Featured Function Operation
- Attention mechanism optimization
YOLOv12's "Area Attention" module does not need to be manually configured, but automatically optimizes feature extraction during training and inference to improve small target detection. Users simply choose the right model size (e.g., Nano for low-power devices) and enjoy the improved accuracy of this feature. - real time detection
Inference is extremely fast when running on CUDA-enabled GPUs.
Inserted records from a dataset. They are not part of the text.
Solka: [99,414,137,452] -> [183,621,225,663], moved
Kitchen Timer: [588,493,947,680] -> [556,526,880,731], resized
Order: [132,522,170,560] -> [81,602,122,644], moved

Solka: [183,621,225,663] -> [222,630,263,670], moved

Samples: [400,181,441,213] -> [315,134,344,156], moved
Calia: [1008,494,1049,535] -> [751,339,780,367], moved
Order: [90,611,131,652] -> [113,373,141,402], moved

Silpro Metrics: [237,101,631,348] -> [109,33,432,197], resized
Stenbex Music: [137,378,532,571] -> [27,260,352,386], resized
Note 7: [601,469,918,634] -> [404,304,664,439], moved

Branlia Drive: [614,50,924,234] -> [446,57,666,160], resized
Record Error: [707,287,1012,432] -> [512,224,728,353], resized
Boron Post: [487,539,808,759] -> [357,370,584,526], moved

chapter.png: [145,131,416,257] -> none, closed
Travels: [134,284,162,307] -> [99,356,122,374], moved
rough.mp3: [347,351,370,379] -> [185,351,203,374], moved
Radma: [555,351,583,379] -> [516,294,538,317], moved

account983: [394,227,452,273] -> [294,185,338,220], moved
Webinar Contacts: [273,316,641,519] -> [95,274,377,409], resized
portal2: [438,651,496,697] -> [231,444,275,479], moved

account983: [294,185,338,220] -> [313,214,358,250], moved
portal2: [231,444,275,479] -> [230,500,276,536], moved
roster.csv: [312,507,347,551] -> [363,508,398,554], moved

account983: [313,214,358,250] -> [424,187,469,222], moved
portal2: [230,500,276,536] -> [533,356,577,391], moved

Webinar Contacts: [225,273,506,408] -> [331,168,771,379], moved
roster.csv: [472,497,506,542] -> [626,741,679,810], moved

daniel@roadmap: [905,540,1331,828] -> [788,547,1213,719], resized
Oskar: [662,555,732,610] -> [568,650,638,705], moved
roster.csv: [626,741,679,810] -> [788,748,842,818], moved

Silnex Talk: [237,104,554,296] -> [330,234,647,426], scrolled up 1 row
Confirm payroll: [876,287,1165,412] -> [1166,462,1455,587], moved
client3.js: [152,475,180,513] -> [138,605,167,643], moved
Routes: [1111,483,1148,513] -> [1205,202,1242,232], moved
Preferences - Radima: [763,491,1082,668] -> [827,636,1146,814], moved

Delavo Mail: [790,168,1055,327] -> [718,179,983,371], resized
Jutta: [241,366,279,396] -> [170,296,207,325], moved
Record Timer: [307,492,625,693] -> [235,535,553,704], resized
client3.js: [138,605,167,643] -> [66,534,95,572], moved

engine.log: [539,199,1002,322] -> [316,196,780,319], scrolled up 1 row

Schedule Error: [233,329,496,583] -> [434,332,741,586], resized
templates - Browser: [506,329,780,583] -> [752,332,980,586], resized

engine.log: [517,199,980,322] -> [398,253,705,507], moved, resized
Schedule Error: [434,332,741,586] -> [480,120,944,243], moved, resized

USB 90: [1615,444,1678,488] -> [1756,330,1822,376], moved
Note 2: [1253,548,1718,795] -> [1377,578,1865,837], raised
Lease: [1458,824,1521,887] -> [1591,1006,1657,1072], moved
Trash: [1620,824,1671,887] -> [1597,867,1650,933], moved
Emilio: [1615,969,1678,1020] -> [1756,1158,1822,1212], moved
For example, running the YOLOv12-N model on a T4 GPU results in single-image detection in just 1.64 ms, and users can visualize detection frames and confidence levels in real time with the supervision tool:results = model('image.jpg') results.plot() # Display labeled images
- Multi-scene Adaptation
By adjusting the model size and training data, YOLOv12 can be easily adapted to different tasks. For example, detecting pedestrians in a surveillance system or recognizing vehicles and traffic signs in autonomous driving.